##### SELECTED TEXT #####
A Notice to the Parent


By Tim Ness (Windhorse Housemate) From Windhover School: Your daughter returned to school today. We let her sit with the nurse for the first hour. She was confident all was well, but knew this needed to go slowly. Your daughter was worried about removing the bandages. The wounds had all disappeared, but scars would now be revealed. They went outside together and found a spot in the grass. The bandages came off easily and perhaps could have been removed some time ago. Her hands had been in bad shape, but her strength and her belief have turned her skin golden. Her patience worked all through her body and transformed her hair into a tapestry. Because she endured so much, her heart now has an extra chamber and her blood is richer than before Later in the day, in music class, she sang and her harmony made everyone laugh happily.

photo by: Mike Levy

Comings We are delighted with the addition of two new board members recently. Nan Grand-Jean from San Francisco and Lisa Teague from Portland, Oregon have each taken their seats. We welcome Robert Gardiner, M.D. as a Psychiatrist for Windhorse clients. Robert joins our founding Psychiatrist, Bruce Goderez, M.D., in this important role. Board elections occurred this past fall and leadership roles are now filled by: Reuven Goldstein as President, Peter Dulchinos as Vice-President, Mike Stein as Treasurer, and Sera Davidow as Clerk. We welcome Tim Ness and Elizabeth Johnson as housemates on Windhorse household teams here. This past fall we benefited from the able internship work of Guangye Cao, Eva Claire Albion-Wright and Tess Anais Zinnes, all students from Smith College who helped us with Marketing and Development projects. Beginning this past fall, Patty Kruglack, a Masters candidate in Social Work at Smith College, joined us for a year as a clinical intern. She has brought a vibrant empathy and strong clinical skills to her position here.
##### ENTRIES SHOWN #####
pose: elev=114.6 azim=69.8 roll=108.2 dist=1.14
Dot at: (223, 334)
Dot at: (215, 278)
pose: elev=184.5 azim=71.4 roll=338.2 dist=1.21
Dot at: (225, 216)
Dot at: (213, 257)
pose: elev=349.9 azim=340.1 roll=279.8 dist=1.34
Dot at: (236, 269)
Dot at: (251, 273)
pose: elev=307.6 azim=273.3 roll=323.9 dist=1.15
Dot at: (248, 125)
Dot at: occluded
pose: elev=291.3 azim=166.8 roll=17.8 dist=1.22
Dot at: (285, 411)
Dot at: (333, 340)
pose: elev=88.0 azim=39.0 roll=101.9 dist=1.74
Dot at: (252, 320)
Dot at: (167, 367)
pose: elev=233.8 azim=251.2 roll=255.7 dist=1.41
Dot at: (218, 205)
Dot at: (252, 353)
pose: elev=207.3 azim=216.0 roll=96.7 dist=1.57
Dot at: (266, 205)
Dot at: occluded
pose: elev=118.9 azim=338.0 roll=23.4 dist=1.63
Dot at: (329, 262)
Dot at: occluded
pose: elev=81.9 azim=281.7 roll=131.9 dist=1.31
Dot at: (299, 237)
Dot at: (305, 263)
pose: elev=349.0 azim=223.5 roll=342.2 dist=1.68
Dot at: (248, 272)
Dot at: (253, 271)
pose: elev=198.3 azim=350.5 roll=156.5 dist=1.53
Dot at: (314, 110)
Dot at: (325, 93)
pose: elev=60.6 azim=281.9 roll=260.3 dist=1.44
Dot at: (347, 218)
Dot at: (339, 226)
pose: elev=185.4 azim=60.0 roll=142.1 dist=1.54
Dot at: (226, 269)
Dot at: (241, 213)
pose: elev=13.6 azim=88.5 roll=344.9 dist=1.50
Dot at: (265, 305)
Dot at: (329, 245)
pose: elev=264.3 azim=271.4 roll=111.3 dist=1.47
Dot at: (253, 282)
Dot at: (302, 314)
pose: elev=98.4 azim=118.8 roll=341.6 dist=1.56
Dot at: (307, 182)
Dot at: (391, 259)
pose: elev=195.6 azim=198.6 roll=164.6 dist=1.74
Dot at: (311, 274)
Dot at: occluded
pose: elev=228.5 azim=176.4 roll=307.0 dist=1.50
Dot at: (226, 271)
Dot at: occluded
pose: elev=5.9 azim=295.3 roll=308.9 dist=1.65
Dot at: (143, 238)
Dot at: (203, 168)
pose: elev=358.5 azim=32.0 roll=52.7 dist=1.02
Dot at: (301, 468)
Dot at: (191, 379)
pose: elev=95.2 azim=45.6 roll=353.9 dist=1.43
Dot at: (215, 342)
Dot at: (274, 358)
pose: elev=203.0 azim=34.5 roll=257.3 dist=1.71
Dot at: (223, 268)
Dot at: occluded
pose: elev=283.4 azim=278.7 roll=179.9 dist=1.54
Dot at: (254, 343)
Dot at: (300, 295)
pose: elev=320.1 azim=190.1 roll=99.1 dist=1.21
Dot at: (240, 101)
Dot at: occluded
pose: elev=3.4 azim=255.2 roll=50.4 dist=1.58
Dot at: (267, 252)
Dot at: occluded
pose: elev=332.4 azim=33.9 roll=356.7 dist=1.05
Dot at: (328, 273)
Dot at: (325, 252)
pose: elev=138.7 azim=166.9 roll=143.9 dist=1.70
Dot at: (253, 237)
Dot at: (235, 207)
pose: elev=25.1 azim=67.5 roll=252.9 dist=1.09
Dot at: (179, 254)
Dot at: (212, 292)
#####
_TASK OBJECTIVE_
Copy out the full newsletter text word for word.

_COMPLETED TASK_
A Notice to the Parent


By Tim Ness (Windhorse Housemate) From Windhover School: Your daughter returned to school today. We let her sit with the nurse for the first hour. She was confident all was well, but knew this needed to go slowly. Your daughter was worried about removing the bandages. The wounds had all disappeared, but scars would now be revealed. They went outside together and found a spot in the grass. The bandages came off easily and perhaps could have been removed some time ago. Her hands had been in bad shape, but her strength and her belief have turned her skin golden. Her patience worked all through her body and transformed her hair into a tapestry. Because she endured so much, her heart now has an extra chamber and her blood is richer than before Later in the day, in music class, she sang and her harmony made everyone laugh happily.

photo by: Mike Levy

Comings We are delighted with the addition of two new board members recently. Nan Grand-Jean from San Francisco and Lisa Teague from Portland, Oregon have each taken their seats. We welcome Robert Gardiner, M.D. as a Psychiatrist for Windhorse clients. Robert joins our founding Psychiatrist, Bruce Goderez, M.D., in this important role. Board elections occurred this past fall and leadership roles are now filled by: Reuven Goldstein as President, Peter Dulchinos as Vice-President, Mike Stein as Treasurer, and Sera Davidow as Clerk. We welcome Tim Ness and Elizabeth Johnson as housemates on Windhorse household teams here. This past fall we benefited from the able internship work of Guangye Cao, Eva Claire Albion-Wright and Tess Anais Zinnes, all students from Smith College who helped us with Marketing and Development projects. Beginning this past fall, Patty Kruglack, a Masters candidate in Social Work at Smith College, joined us for a year as a clinical intern. She has brought a vibrant empathy and strong clinical skills to her position here.